The demand to create an organized and structured web interface grew as visitors flocked to Craiglist to find job and apartment listings. So in 1996, Newmark registered the domain name Craiglist and launched the first version of the site the same year. The rest is history…
And if you think about it, Craiglist ushered in the era of gig economy.
The takeaway: Be able to do things properly is important for success, but you must constantly tinker as your product grows from one customer to a hundred. All great businesses change over time as they make products better and yours should be no different.
Legend has it that the Aztec god Quetzalcoatl was cast out of paradise for bringing the cacao tree to Earth and giving it to man. Only gods could drink chocolate! Fortunately, the grocer who commoditized chocolate beyond the rich masses went on to create the world’s biggest confectionary company.
In 1824, the 22-year old John Cadbury started a small grocery shop which sold cocoa among other things. The company expanded to hot chocolate and later became famous for its sweet delicacies. While the world’s first chocolate bar is known to be made by French confectioner J. S. Fry & Sons, it is Cadbury which is attributed to have accidentally invented one. In order to stabilize the cocoa power and to compactly pack the power, he turned it into a pressed bar. However, Cadbury realized that it could be made edible without cooking with the help of a sweetening agent.

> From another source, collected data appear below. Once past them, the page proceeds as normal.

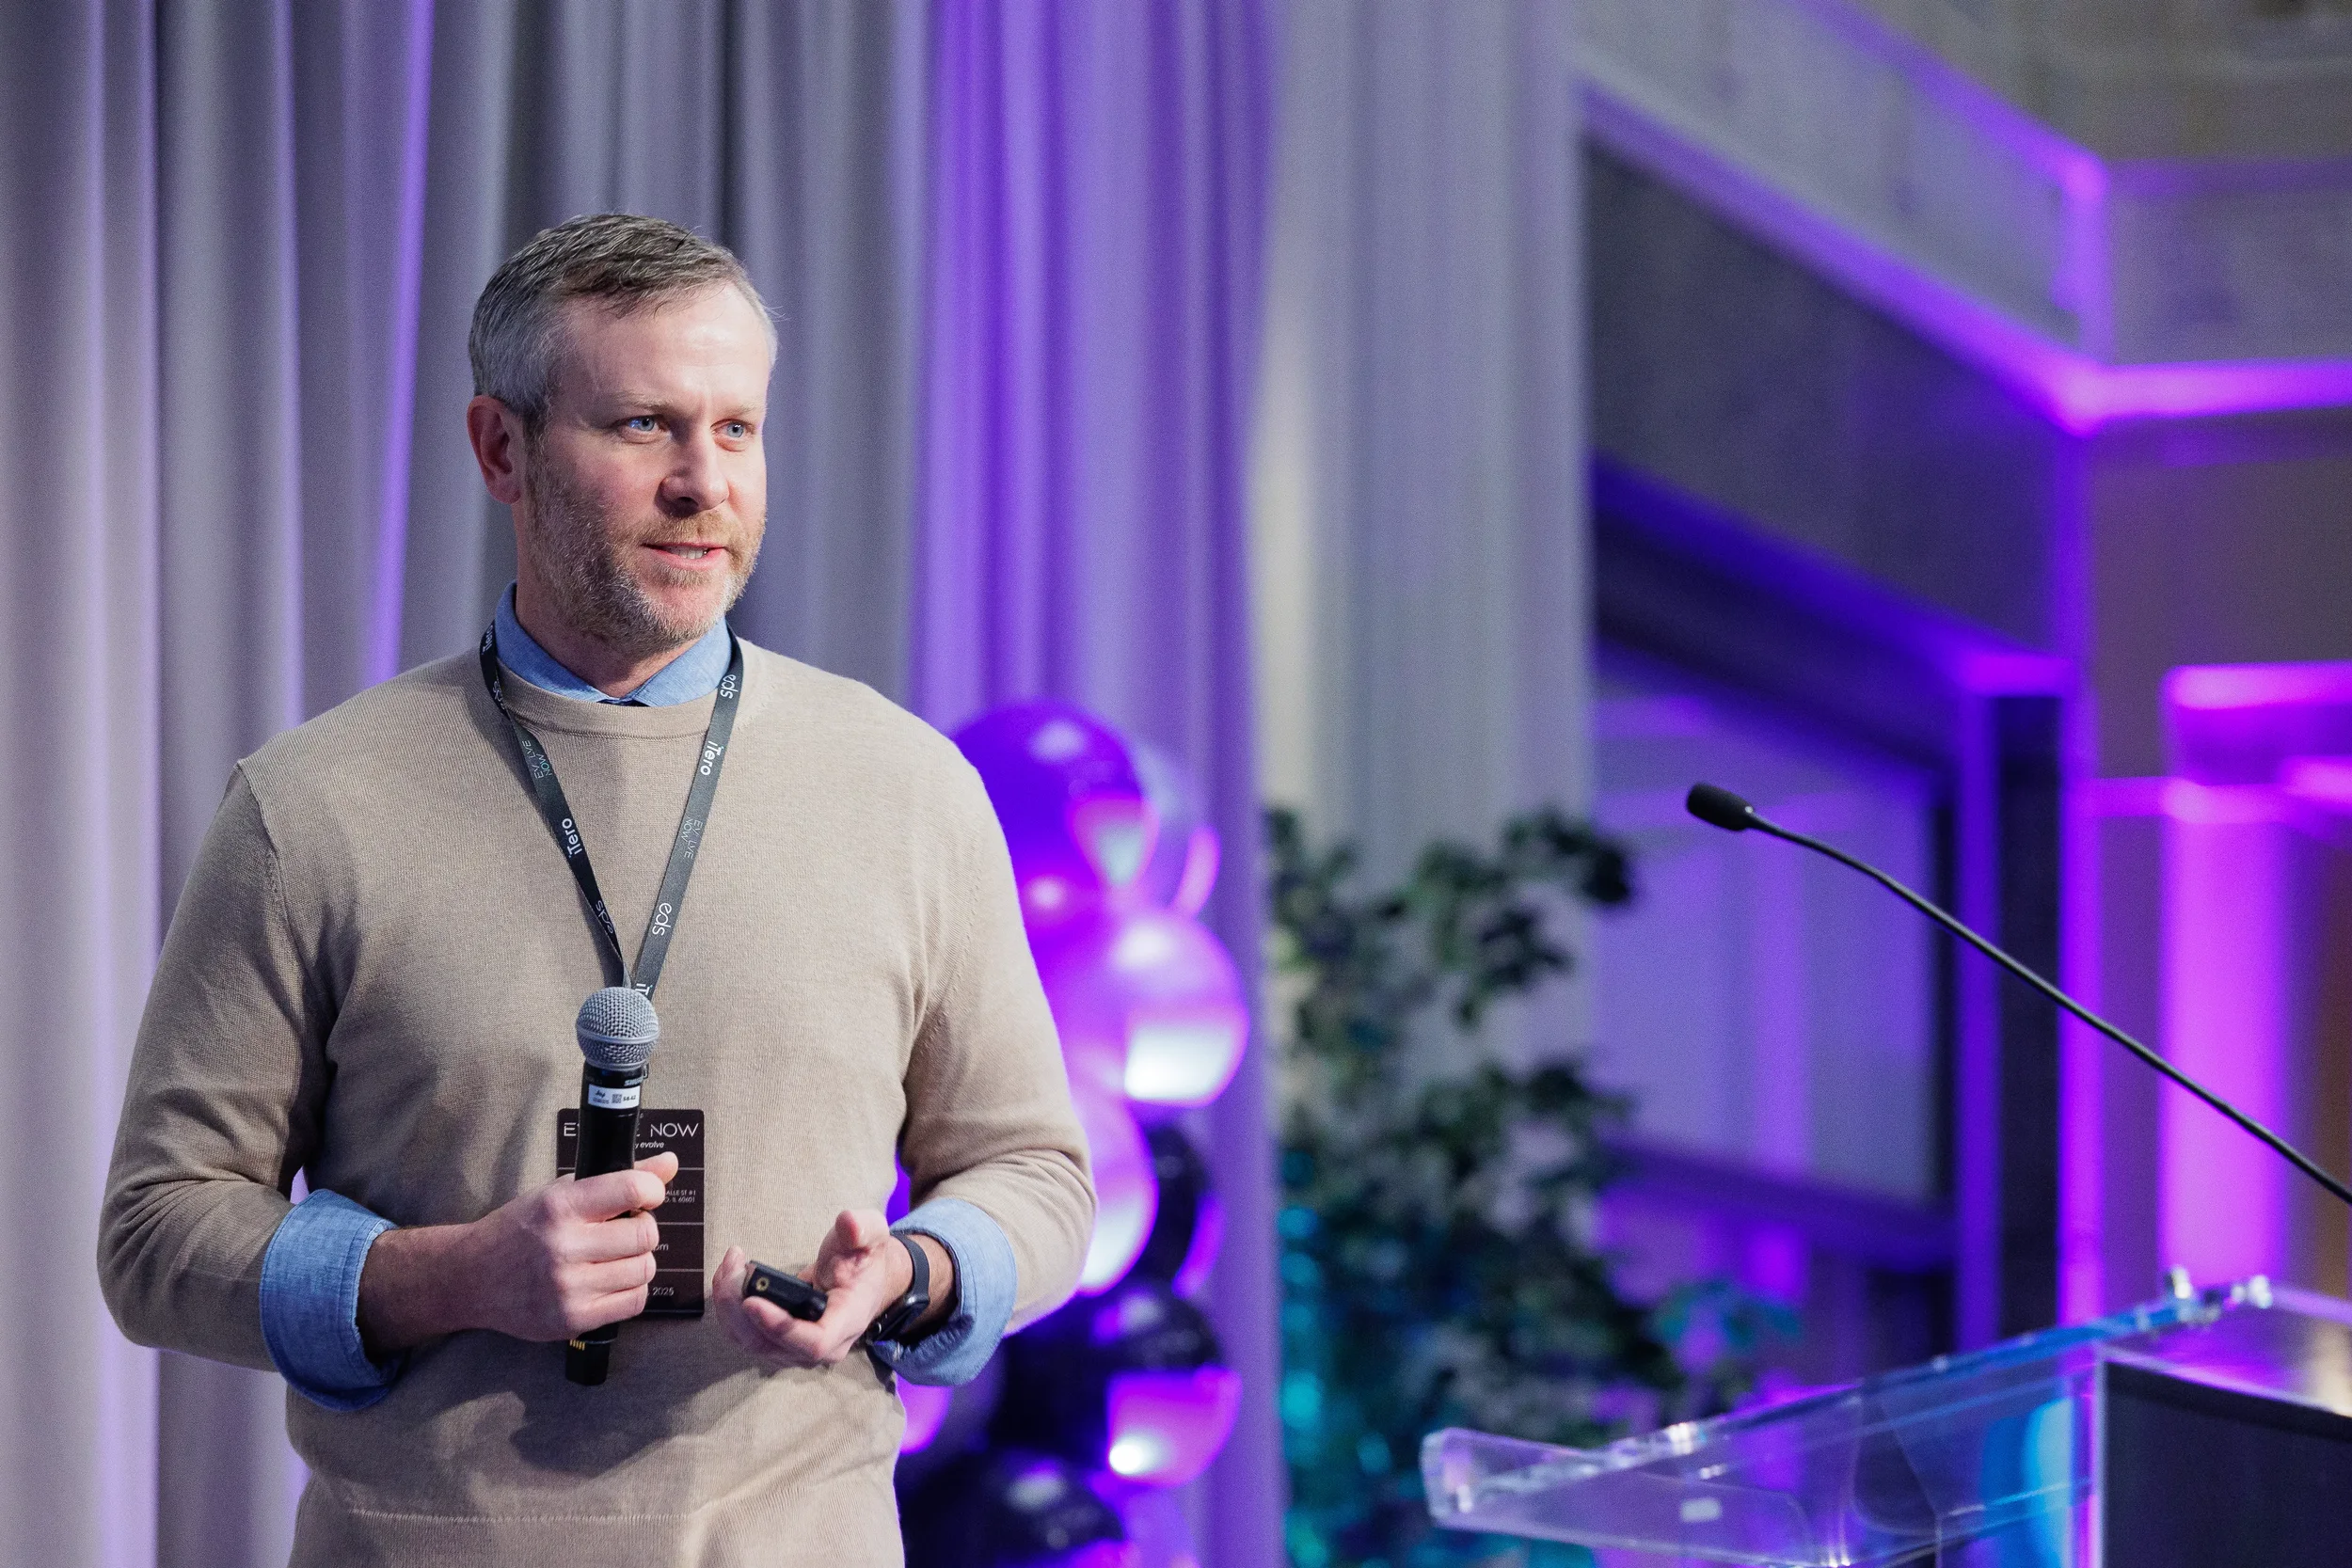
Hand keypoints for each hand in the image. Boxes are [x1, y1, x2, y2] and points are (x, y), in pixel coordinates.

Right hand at [358, 1152, 678, 1354]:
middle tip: (623, 1230)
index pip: (632, 1190)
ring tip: (614, 1257)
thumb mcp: (559, 1193)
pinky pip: (633, 1302)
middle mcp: (563, 1246)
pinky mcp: (571, 1319)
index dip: (652, 1191)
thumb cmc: (519, 1229)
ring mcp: (567, 1287)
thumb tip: (670, 1163)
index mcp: (559, 1206)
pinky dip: (631, 1290)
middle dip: (642, 1229)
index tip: (647, 1196)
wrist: (471, 1278)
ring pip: (644, 1270)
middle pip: (645, 1234)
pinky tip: (610, 1281)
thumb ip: (617, 1179)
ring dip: (638, 1261)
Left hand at [714, 1209, 937, 1371]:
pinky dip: (728, 1309)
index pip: (814, 1342)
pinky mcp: (778, 1344)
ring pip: (751, 1342)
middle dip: (740, 1308)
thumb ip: (862, 1228)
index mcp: (847, 1322)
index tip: (752, 1302)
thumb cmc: (864, 1261)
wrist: (861, 1282)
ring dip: (729, 1307)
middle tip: (733, 1267)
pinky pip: (744, 1336)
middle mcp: (822, 1348)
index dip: (781, 1327)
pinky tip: (728, 1278)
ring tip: (729, 1265)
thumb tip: (849, 1223)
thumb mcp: (871, 1237)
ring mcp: (797, 1350)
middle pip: (771, 1344)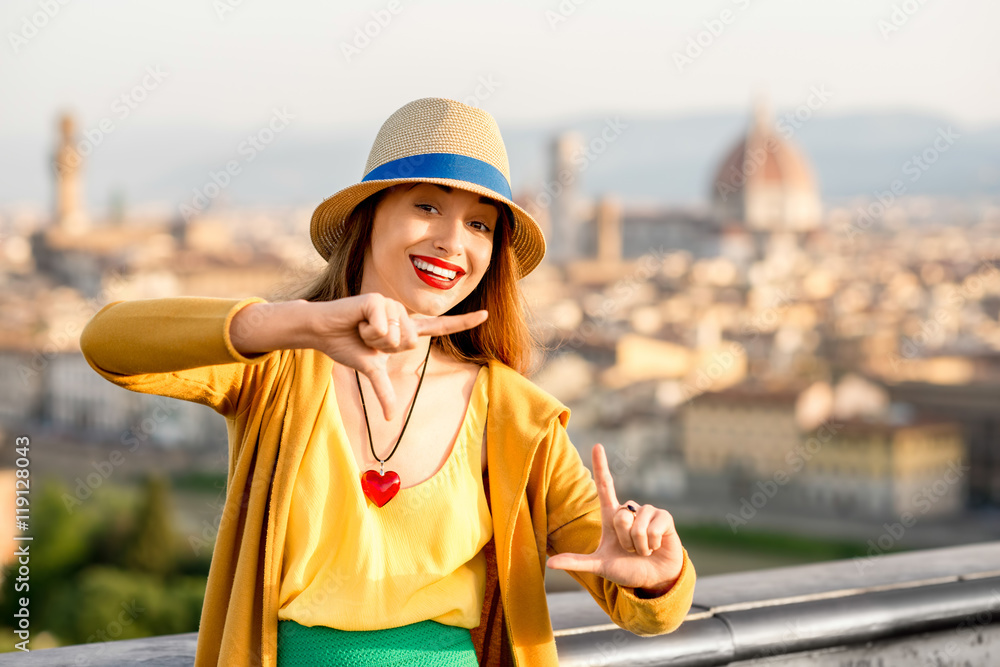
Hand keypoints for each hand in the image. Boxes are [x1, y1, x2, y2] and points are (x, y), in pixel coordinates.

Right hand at [310, 293, 487, 419]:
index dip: (463, 322)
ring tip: (361, 329)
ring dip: (375, 340)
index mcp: (406, 330)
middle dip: (388, 348)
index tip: (486, 315)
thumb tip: (390, 418)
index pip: (440, 326)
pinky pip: (384, 326)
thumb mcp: (371, 370)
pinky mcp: (377, 300)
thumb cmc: (347, 346)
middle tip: (369, 338)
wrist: (323, 332)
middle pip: (413, 343)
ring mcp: (391, 305)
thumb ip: (384, 390)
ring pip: (398, 336)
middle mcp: (403, 315)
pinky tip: (357, 322)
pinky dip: (368, 331)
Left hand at [545, 444, 684, 593]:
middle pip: (620, 516)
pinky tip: (656, 547)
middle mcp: (629, 509)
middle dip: (625, 540)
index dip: (601, 465)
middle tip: (631, 550)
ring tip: (643, 550)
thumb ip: (576, 562)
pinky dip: (652, 543)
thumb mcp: (600, 564)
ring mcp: (648, 512)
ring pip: (636, 524)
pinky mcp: (665, 517)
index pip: (605, 485)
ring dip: (639, 544)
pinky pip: (653, 528)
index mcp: (612, 515)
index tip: (597, 445)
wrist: (654, 579)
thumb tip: (549, 563)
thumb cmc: (627, 569)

And so, the world’s first chocolate bar was made by John Cadbury.
In 1875, a Swiss manufacturer added milk to this recipe to create the first milk chocolate. Cadbury passed through many capable hands and grew internationally to become the world’s most renowned confectioner. Recently it was taken over by Mondelez International in 2010.
The takeaway: Keep learning, adapting and innovating so you can grow along with your product.
The pacemaker, a small device that helps with arrhythmia was a fortunate blunder invented by an engineer from Buffalo, New York named Wilson Greatbatch. He was working as an Assistant Professor at the University of Buffalo when during an experiment he picked up on one mega ohm resistor instead of a 10000 ohm variety. He found that the signal sent by the circuit sounded for 1.8 millisecond along with pauses which could be synchronized to replicate the beats of a human heart.
He was working as an Assistant Professor at the University of Buffalo when during an experiment he accidentally placed a transistor that was 100 times more powerful than the ones he used in the instrument. The circuit started to “squeg” with a 1.8-millisecond pulse followed by a 1-second interval which could be synchronized to replicate the beats of a human heart. The small circuit could be implanted to the chest during surgeries to override the irregular heartbeats of the patient. The device was named pacemaker.
In 1970, Wilson found Greatbatch Inc. to manufacture batteries for pacemakers. Today, Greatbatch Technologies is one of the leading names in the medical instruments sector. The device is known to have saved the lives of millions of people who undergo heart surgery every day.
The takeaway: Setbacks are inevitable. It’s what you do with failure that counts.